“Glamour cannot exist without personal social envy being a common and widespread emotion.” — John Berger, 1972
I have nothing to wear.
Last winter, when my life fell into a blast furnace, there were eight items of clothing I could put on my body from day to day that didn’t make me want to crawl out of my skin. Those items were:
L.L. Bean wool sweater (red)
L.L. Bean wool sweater (black w/pattern)
Brown leather hiking boots with red laces
Nike Cortez tennis shoes
Double-breasted wool topcoat (camel)
Wool scarf (gray)
Knit cap (navy)
Anything else, and I was wearing a costume. This was a dissociative experience, and I was grappling with enough of those, thank you very much. Why couldn’t I wear any of my other sweaters? Or my white Oxford shirts? An Oxford shirt is about as neutral as an item of clothing can get, but when I put one on and buttoned it up, I felt like an idiot.
Strangest of all was that I couldn’t wear what has been my winter uniform for years: black pants and a black turtleneck. You’d think when a woman is experiencing major depression, black is the only thing that will do. Jeez, aren’t the depressed issued a black turtleneck and black pants at the door? But to me, black clothing does not communicate sorrow or a lack of vitality. To me, black clothes, aside from being chic (and slimming!) communicate a person in command of herself, someone who wants to be taken seriously.
What was happening to me was serious but I felt in command of nothing, and chic? Chic was a planet other people lived on. Whose clothes are these, I wondered, as I moved hangers back and forth in my closet. At some point I stopped opening my closet at all, ceased to wonder or worry about it and I simply put on the same thing day after day. I laundered my clothes often because I wore them daily. Processing laundry took great effort but it was a simple enough task and the smell of Woolite never lost its charm. I’m still grateful for that.
How I dreaded the coming warm weather. I’d be screwed. Dressing for spring and summer is awful for me every year, regardless of mental state; precious few of us on Team Black Turtleneck cross the line over to Team Tank Top, even if the Tank Toppers seem more comfortable than we are come Memorial Day. This year, I feared would be way worse.
The season changed. And by the time my hiking boots were inappropriate — early May, I think — my disposition had improved considerably. But I had not been wrong to worry about the clothes and in fact the situation was worse than I had anticipated.
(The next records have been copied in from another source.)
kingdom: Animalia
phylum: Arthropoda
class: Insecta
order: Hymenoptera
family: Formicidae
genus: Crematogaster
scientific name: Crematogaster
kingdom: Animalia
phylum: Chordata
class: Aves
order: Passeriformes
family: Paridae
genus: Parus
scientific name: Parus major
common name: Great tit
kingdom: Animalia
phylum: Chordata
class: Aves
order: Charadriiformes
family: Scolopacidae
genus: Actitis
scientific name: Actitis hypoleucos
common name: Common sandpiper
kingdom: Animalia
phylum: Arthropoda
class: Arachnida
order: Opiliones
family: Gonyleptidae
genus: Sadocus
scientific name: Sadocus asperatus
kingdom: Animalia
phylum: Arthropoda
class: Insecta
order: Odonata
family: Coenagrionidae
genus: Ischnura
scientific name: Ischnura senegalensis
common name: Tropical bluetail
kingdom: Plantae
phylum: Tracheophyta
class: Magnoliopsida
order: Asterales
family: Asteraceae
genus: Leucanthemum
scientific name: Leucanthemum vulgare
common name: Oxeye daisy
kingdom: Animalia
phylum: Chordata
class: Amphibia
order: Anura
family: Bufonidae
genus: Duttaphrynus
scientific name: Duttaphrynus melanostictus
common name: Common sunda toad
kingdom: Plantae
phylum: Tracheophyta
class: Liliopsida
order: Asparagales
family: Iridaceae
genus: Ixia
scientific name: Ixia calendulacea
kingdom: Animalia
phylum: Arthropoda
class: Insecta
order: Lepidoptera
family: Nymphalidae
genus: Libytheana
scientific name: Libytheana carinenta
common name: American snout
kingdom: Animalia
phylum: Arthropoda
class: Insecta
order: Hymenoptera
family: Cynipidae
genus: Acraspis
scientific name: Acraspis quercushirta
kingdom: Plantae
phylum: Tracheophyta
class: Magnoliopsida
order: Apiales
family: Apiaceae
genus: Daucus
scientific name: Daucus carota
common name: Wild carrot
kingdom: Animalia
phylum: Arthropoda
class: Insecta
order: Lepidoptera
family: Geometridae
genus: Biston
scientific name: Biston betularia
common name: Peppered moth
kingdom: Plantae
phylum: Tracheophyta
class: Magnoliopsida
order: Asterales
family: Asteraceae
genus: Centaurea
Not only had I not caught a ride on a rocket ship back to Planet Chic, I did not want to go. It was time to bring out my low-heeled suede pumps and my Marni blouse and my side-zip, slim-fit black Vince trousers, but when I went to get dressed in all that, you would’ve thought there was a tin of rotting tuna fish in my closet. I’d wince and shut the door and then just stand there with my head on the closet door, trying to envision any assemblage of apparel that would not make me feel like I was wearing a dead woman’s clothes. It was that bad.
Not everyone cares as much about clothes as I do, and there are those who care far more. My reasons for caring about what I wear (if you’ll allow me to psychoanalyze myself for a moment) are not hard to figure out. I want to control the narrative. Well-designed things make life easier and less ugly. Beautiful clothes make me feel beautiful. And I think it’s important to evolve as a person. Clothes, because there are so many directions one can take with them, are tools we can use to reflect — even spur or solidify — who we are right now.
And that, my peeps, is the heart of the matter: I don’t know what to wear because my current evolution is still in progress. It’s the same reason I can’t whip out a PaperGirl post like I used to: That person moved out, and it appears the other problem with losing your voice is losing your shoes. On a purely material level, it’s a drag to lose all those shoes — I have really great shoes — but on a psychic level, it super sucks. I can’t walk around barefoot. I can’t wear hiking boots every day. Crocs are never an option. But I’d pick any of those options before I’d wear the shoes of the woman who left all her stuff in my closet before she died. That’s creepy.
What’s my new look? As my friend Irena would say, “What’s the mood?”
Ten months later, and I still don’t know. It’s doubtful the mood will ever be what it was before. Perhaps that’s a start; that’s useful data. As the weather cools, I am eyeing my boots and my red sweater, but this may not be the solution. The new fear is that I’ll put those clothes on and they’ll feel dead, too.
But I’m alive. And I will live to shop another day.